(Material for this task begins)

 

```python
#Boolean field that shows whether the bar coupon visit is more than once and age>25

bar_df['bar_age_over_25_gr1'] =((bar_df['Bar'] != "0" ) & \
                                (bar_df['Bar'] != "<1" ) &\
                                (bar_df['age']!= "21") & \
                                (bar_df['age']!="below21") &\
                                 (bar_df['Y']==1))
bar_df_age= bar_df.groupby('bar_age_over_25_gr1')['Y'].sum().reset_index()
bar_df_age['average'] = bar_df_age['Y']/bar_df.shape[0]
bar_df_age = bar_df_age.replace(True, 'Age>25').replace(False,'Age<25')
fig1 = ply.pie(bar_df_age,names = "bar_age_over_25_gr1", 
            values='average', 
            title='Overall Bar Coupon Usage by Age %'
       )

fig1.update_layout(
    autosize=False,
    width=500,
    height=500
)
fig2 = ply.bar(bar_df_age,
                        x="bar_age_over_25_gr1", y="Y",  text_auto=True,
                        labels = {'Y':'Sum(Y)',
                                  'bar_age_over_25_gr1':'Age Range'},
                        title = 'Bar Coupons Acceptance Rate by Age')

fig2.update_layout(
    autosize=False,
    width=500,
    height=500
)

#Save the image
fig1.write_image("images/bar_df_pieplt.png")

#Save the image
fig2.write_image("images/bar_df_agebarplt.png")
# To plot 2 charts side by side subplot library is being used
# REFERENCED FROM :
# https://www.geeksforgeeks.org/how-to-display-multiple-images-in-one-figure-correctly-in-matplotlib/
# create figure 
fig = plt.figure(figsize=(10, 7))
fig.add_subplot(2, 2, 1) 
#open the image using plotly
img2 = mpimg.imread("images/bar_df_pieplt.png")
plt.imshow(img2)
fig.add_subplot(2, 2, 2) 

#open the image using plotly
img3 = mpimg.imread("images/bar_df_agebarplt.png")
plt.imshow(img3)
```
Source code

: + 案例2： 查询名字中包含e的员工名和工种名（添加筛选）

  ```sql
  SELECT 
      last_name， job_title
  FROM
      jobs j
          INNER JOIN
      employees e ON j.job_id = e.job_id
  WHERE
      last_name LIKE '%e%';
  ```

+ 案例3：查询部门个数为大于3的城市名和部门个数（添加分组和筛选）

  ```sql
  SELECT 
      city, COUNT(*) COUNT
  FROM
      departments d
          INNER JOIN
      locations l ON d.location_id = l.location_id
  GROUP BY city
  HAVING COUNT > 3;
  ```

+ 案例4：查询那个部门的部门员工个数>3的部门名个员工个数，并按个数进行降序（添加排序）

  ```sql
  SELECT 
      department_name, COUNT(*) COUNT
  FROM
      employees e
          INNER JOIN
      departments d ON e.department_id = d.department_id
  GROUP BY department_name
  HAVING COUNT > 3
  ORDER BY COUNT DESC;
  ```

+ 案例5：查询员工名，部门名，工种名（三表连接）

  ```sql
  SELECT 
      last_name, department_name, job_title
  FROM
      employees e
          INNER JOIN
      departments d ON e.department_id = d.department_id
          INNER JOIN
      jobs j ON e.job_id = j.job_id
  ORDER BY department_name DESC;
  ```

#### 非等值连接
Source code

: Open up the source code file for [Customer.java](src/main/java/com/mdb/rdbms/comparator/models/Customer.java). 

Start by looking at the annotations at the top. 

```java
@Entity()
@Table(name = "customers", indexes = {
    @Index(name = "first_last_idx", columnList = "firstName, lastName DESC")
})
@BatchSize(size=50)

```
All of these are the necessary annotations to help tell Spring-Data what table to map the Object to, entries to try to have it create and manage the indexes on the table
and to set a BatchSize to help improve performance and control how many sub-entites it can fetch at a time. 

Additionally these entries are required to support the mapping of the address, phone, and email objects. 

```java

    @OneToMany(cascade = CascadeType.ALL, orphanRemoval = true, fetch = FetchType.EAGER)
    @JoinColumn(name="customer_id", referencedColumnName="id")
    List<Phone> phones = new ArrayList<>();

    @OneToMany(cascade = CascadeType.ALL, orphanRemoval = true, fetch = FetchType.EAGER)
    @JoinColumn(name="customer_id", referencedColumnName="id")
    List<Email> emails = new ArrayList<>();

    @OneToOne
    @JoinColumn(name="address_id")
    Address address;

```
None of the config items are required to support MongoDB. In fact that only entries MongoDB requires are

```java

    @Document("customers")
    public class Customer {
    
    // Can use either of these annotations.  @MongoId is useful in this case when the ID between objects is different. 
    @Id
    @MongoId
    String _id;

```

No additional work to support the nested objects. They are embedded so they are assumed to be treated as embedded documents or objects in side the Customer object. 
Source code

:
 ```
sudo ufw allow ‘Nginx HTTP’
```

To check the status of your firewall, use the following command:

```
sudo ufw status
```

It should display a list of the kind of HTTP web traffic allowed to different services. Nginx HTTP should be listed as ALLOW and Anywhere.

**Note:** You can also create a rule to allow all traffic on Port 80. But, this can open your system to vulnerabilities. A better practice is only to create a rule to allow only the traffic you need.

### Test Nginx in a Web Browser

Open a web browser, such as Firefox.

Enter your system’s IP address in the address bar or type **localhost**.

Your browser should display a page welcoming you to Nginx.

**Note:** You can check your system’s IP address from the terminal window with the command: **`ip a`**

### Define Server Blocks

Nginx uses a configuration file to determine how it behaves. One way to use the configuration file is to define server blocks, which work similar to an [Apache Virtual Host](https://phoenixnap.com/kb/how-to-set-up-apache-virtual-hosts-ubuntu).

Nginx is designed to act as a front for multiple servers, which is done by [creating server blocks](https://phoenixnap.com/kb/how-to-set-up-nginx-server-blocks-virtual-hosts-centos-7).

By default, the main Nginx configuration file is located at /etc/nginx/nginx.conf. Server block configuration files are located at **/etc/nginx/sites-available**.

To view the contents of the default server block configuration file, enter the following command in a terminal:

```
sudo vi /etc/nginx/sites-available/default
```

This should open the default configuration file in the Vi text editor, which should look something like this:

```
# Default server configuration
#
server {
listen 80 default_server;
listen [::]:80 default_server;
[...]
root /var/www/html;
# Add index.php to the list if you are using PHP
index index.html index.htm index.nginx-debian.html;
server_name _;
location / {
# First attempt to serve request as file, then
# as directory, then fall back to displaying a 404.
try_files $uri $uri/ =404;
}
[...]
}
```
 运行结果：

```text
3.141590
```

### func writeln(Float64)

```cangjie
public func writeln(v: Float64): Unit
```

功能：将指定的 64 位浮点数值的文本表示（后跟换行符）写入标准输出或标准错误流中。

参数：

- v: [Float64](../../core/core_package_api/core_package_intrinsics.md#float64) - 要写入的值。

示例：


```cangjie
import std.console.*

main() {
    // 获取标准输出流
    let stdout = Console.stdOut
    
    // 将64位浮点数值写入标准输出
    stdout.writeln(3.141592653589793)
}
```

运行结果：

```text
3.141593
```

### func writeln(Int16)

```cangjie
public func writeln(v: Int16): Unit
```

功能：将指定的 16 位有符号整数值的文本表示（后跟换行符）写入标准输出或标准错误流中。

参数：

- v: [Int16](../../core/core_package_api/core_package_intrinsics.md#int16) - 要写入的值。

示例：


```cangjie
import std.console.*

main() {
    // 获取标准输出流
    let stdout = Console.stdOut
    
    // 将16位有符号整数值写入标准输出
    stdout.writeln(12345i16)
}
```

(Material for this task ends)

Your goal:
Retype exactly, and only, the lines above from the one where "You can check" occurs up to and including the one where "Nginx uses a" occurs.

Solved problem:
**Note:** You can check your system’s IP address from the terminal window with the command: **`ip a`**

### Define Server Blocks

Nginx uses a configuration file to determine how it behaves. One way to use the configuration file is to define server blocks, which work similar to an [Apache Virtual Host](https://phoenixnap.com/kb/how-to-set-up-apache-virtual-hosts-ubuntu).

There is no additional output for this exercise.